• [Recorded data]:
§ §
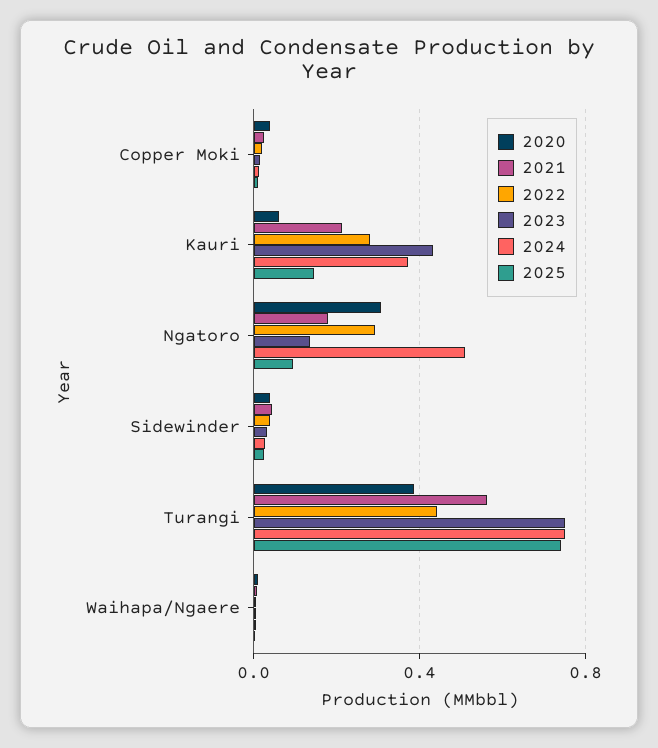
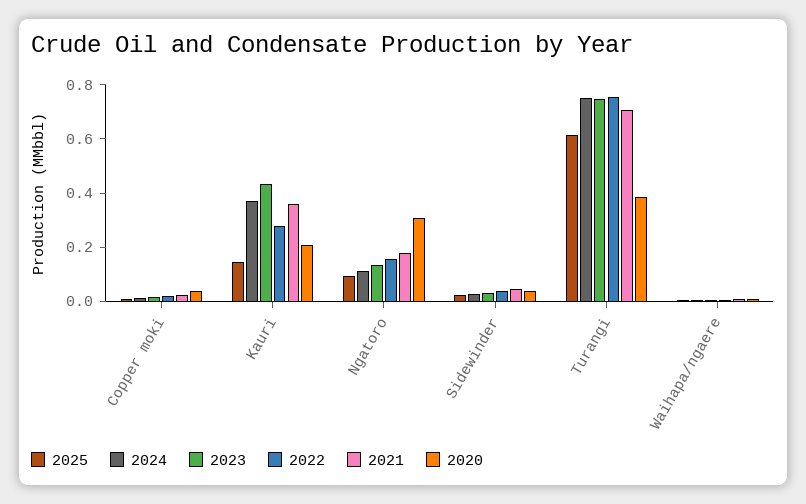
2020, Kauri: 0.05 -> 0.2
2021, Kauri: 0.2 -> 0.35
2022, Ngatoro: 0.3 -> 0.15
2024, Ngatoro: 0.5 -> 0.1
2021, Turangi: 0.55 -> 0.7
2022, Turangi: 0.45 -> 0.75
2025, Turangi: 0.75 -> 0.6

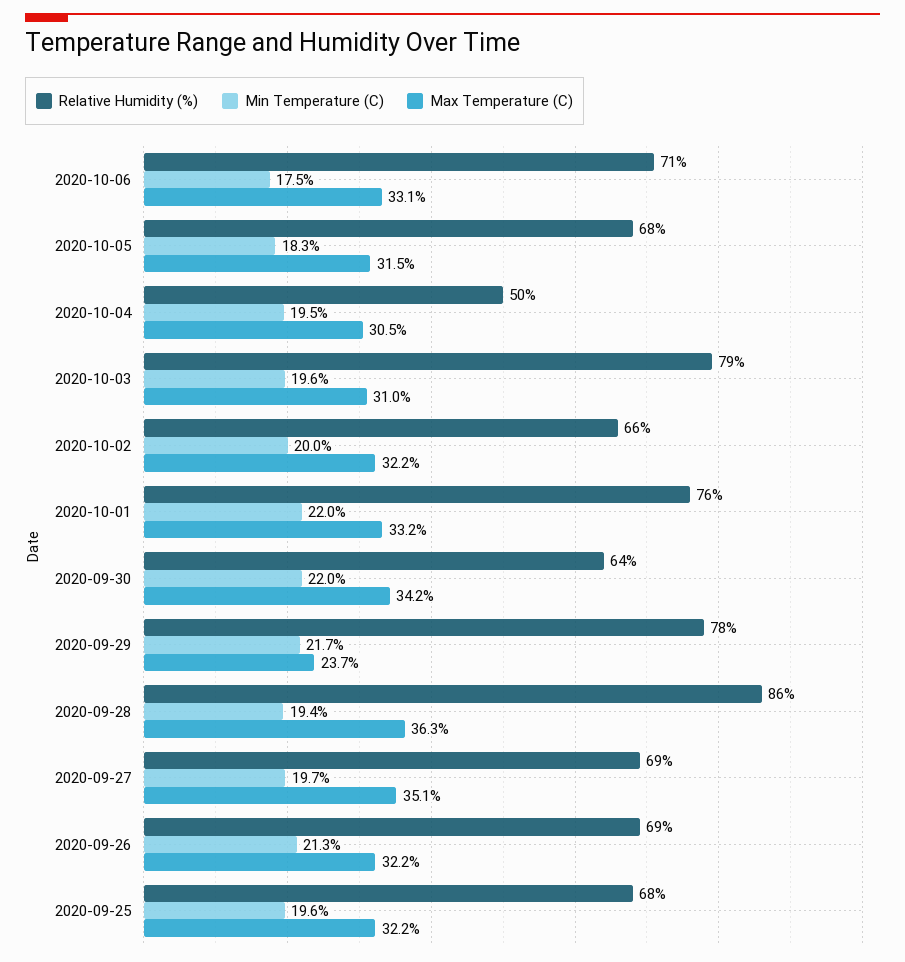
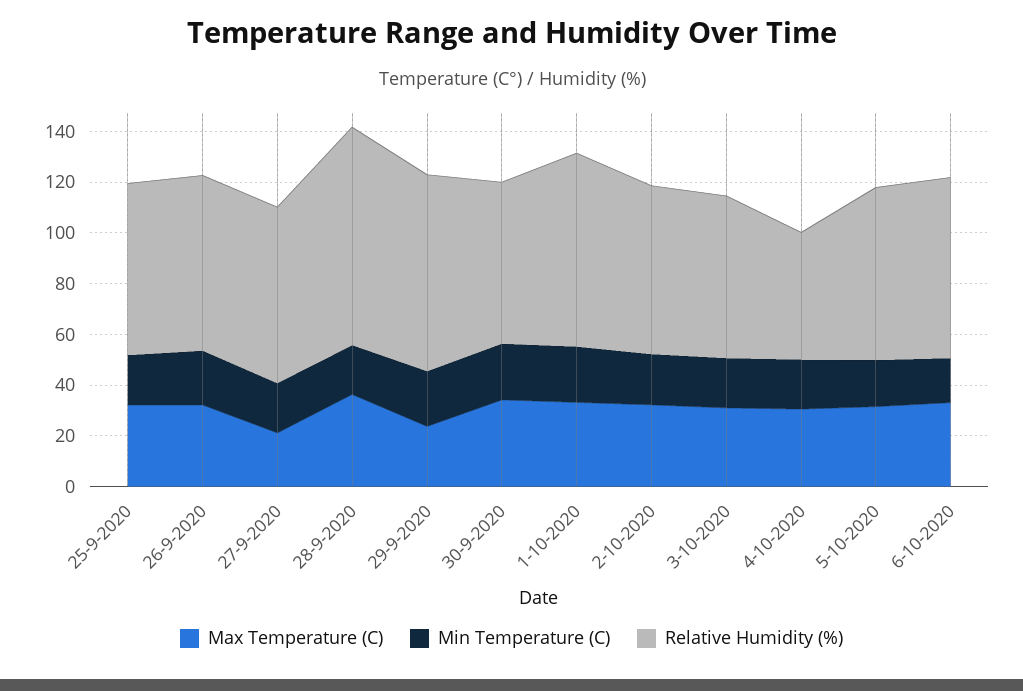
Relative Humidity (%), 2020-10-03: 79 -> 65
Max Temperature (C), 2020-09-27: 35.1 -> 20

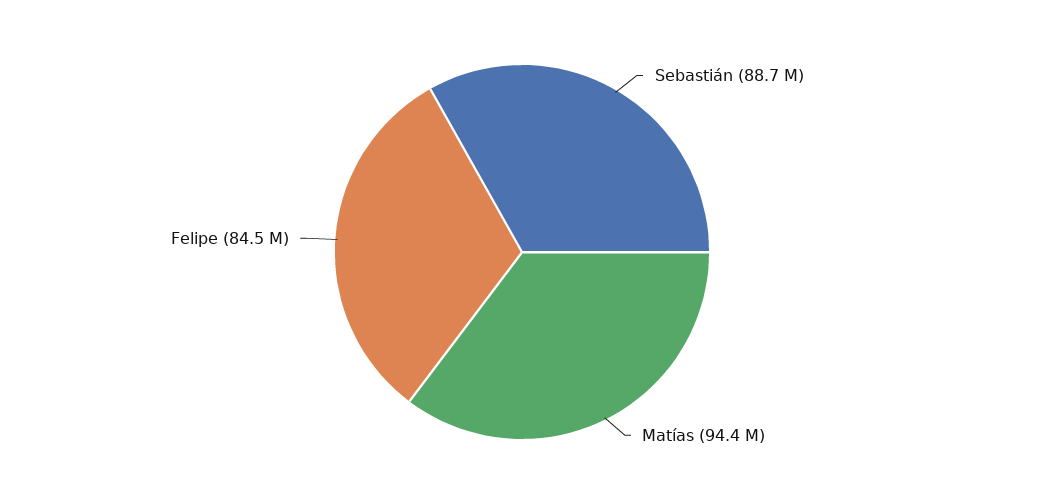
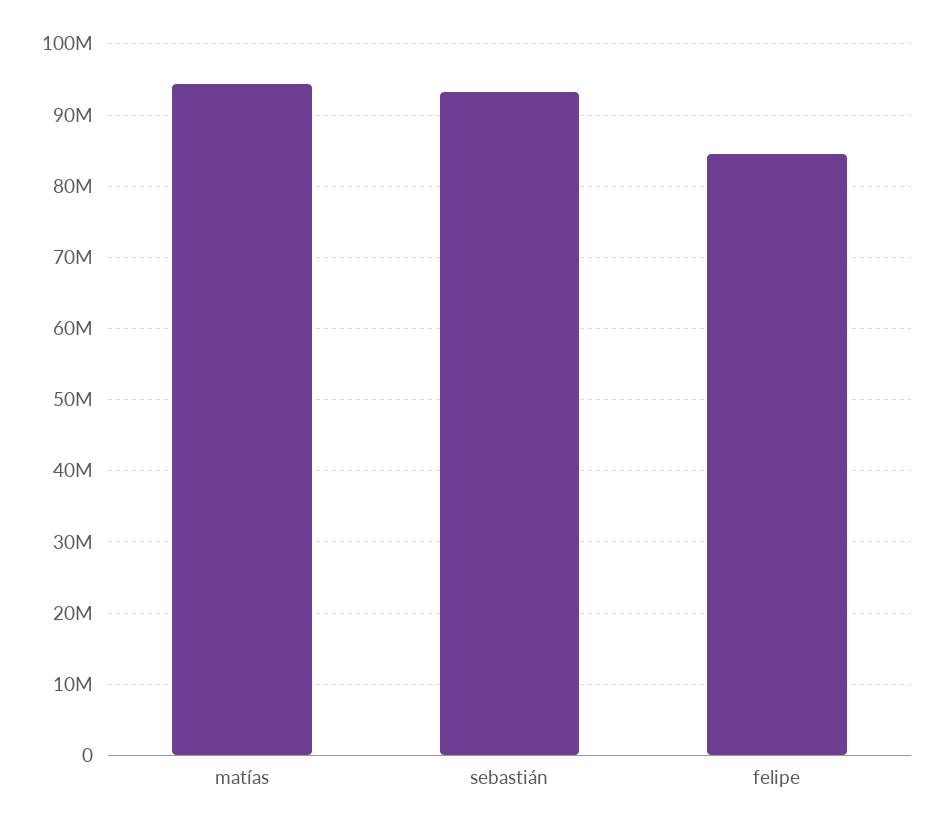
Sebastián: 88700000 -> 93000000

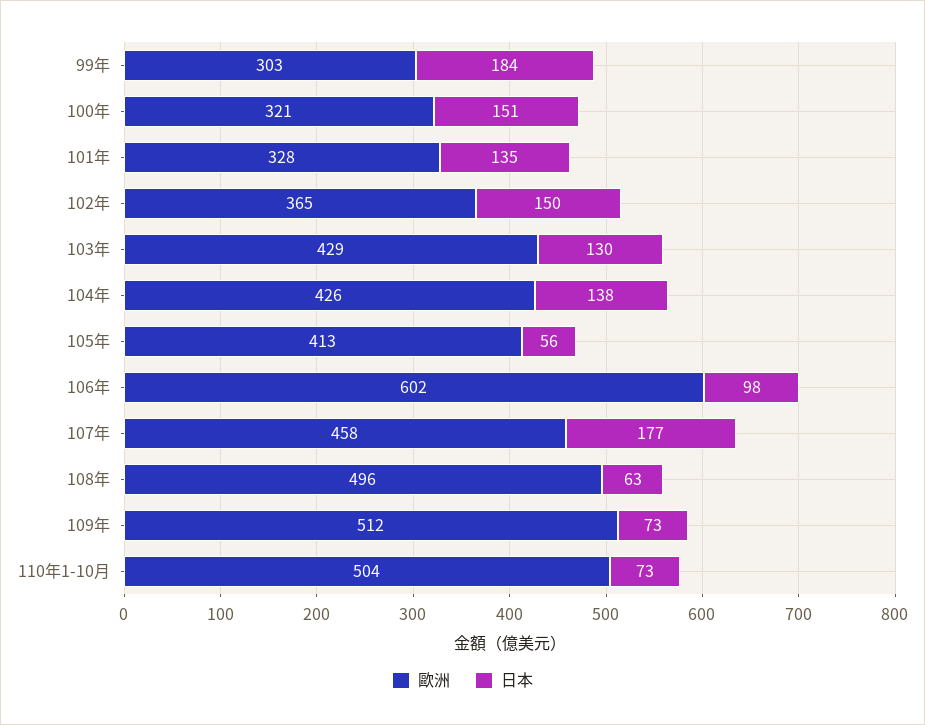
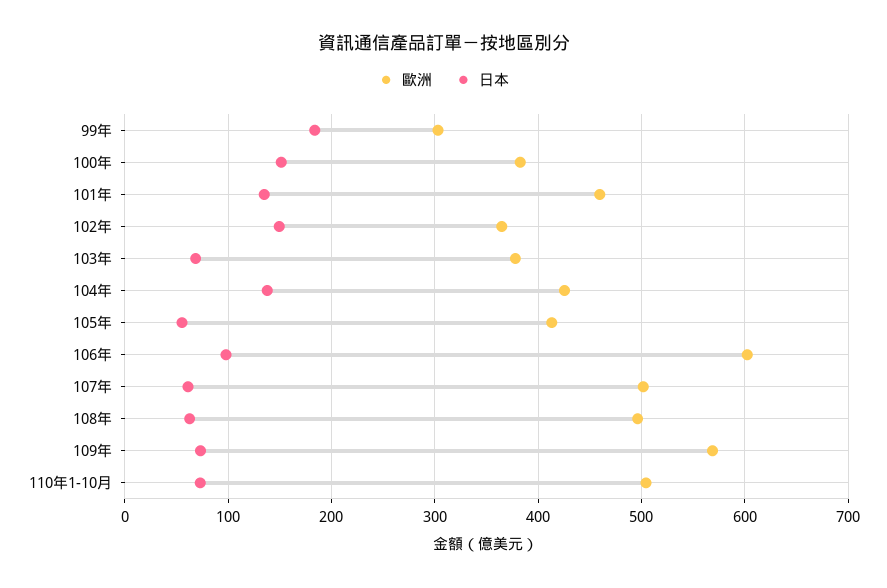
歐洲, 100年: 321 -> 380
歐洲, 101年: 328 -> 460
歐洲, 103年: 429 -> 380
日本, 103年: 130 -> 70
歐洲, 107年: 458 -> 500
日本, 107年: 177 -> 60
歐洲, 109年: 512 -> 570

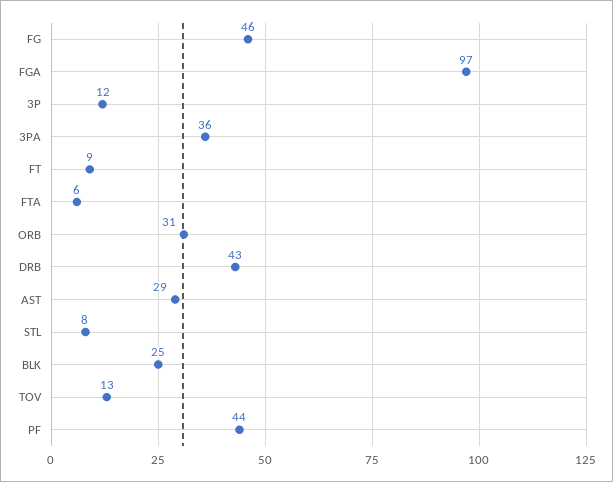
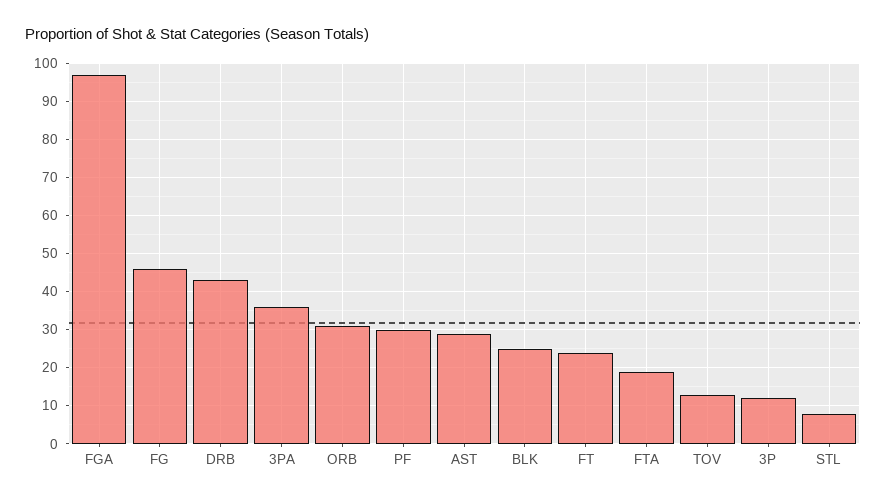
FT: 9 -> 25
FTA: 6 -> 20
PF: 44 -> 30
§ §
• [Problem description]: With the pictures omitted, repeat the full set of records above exactly.

• [Finished exercise]:
2020, Kauri: 0.05 -> 0.2
2021, Kauri: 0.2 -> 0.35
2022, Ngatoro: 0.3 -> 0.15
2024, Ngatoro: 0.5 -> 0.1
2021, Turangi: 0.55 -> 0.7
2022, Turangi: 0.45 -> 0.75
2025, Turangi: 0.75 -> 0.6

Relative Humidity (%), 2020-10-03: 79 -> 65
Max Temperature (C), 2020-09-27: 35.1 -> 20

Sebastián: 88700000 -> 93000000

歐洲, 100年: 321 -> 380
歐洲, 101年: 328 -> 460
歐洲, 103年: 429 -> 380
日本, 103年: 130 -> 70
歐洲, 107年: 458 -> 500
日本, 107年: 177 -> 60
歐洲, 109年: 512 -> 570

FT: 9 -> 25
FTA: 6 -> 20
PF: 44 -> 30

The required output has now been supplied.